The demands placed on the merchandising team can be immense.  From inventory management and promotions to space allocation and vendor negotiations, smart merchandisers quickly learn to leverage internal partners within their own organizations.  At the end of the day it takes much internal collaboration to ensure that you have the right merchandise, in the right place, at the right time, in the right amounts, and at the right price. No where is this more true than with the pricing team and the value that they can add to the process.

Savvy pricing managers position themselves as valuable internal consultants to merchants.  It makes sense for both parties as they often share KPI’s and many retail organizations are structured such that they encourage a cultivation of a mutually beneficial relationship between the two organizations.

Are you a member of a pricing team looking to drive more meaningful results with your merchandising partners?  Based on our experience in dealing with both parties we’ve generated a list of six areas that can generate the best results.

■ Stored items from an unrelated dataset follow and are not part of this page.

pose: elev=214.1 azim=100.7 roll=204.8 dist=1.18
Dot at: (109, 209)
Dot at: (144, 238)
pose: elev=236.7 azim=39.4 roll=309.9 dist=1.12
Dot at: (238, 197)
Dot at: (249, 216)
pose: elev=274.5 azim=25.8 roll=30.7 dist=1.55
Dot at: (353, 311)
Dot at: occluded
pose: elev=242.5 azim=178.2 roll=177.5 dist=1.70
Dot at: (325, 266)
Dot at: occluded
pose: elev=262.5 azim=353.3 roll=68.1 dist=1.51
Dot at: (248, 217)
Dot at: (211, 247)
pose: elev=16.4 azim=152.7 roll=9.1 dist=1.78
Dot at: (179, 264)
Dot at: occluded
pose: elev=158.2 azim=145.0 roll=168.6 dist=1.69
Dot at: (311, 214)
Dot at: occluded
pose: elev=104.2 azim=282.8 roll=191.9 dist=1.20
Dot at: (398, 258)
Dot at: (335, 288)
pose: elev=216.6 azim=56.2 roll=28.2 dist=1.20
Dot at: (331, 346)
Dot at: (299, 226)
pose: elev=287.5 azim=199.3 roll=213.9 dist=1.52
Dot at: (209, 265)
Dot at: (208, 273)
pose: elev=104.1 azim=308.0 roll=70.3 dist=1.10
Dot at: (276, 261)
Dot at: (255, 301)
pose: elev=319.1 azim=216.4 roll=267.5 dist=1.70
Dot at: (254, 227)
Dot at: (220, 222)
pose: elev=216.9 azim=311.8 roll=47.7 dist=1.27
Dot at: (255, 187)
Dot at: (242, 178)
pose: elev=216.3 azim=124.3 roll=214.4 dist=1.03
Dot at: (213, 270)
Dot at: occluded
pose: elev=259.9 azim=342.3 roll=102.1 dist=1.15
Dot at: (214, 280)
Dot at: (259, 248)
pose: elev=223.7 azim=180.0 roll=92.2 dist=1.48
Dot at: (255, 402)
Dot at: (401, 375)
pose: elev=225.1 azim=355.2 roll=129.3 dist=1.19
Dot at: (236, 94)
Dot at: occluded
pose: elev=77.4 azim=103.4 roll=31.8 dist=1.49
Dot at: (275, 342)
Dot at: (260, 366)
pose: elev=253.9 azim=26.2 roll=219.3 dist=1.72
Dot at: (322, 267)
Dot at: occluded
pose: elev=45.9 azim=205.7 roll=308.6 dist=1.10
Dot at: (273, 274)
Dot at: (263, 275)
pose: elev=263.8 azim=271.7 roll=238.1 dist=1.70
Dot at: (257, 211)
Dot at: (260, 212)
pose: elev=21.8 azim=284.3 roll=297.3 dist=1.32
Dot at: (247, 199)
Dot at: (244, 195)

  1. Pricing role or strategy by category- The pricing team can assist category managers in how to price certain categories based on their importance to overall strategy, target customers, vendor requirements.
  2. Good/Better/Best pricing approach- A good analyst will be able to communicate to the merchandising team the rationale behind things like Price Anchoring  or Weber’s Law as well demonstrate the value behind a sound tiered pricing structure that can be optimized and tested.
  3. Product attribute pricing- There’s no shortage of available data. Smart retailers are capturing things like product attribute information that can be used in concert with sales history to determine a customer’s willingness to pay for certain features or benefits.  You can uncover insights like how much more a customer would be willing to pay for an Energy Star branded light bulb and then forecast the increase in gross margin by pricing it more appropriately to real demand.
  4. KVI selection- These are the items that drive traffic, expand market baskets, and reinforce your value in the eyes of consumers.  You can help the merchandising team better understand the implications of price changes or promotions to these items and make sure that all tactical changes are aligned to overall corporate strategy.
  5. Establishment of pricing rules- Rules can enable consistent and scaled growth or they can inhibit margin opportunity if they are too restrictive.  You can work collaboratively on defining the right balance.  Here is a link to a recent blog post outlines best practices on this subject.
  6. Competitive price benchmarks- A good pricing team can serve as the eyes of the retailer and ensure that the organization is constantly apprised of competitive pricing across all channels.  This could come in the form of syndicated data from providers like Nielsen or IRI, competitive price shopping from vendors like RetailData, or online data pulled from web scraping services.

This list is by no means exhaustive but it is very illustrative of the profitable synergies created when there is real alignment between the pricing and merchandising functions.  Best of luck in forging stronger ties with your friends in merchandising!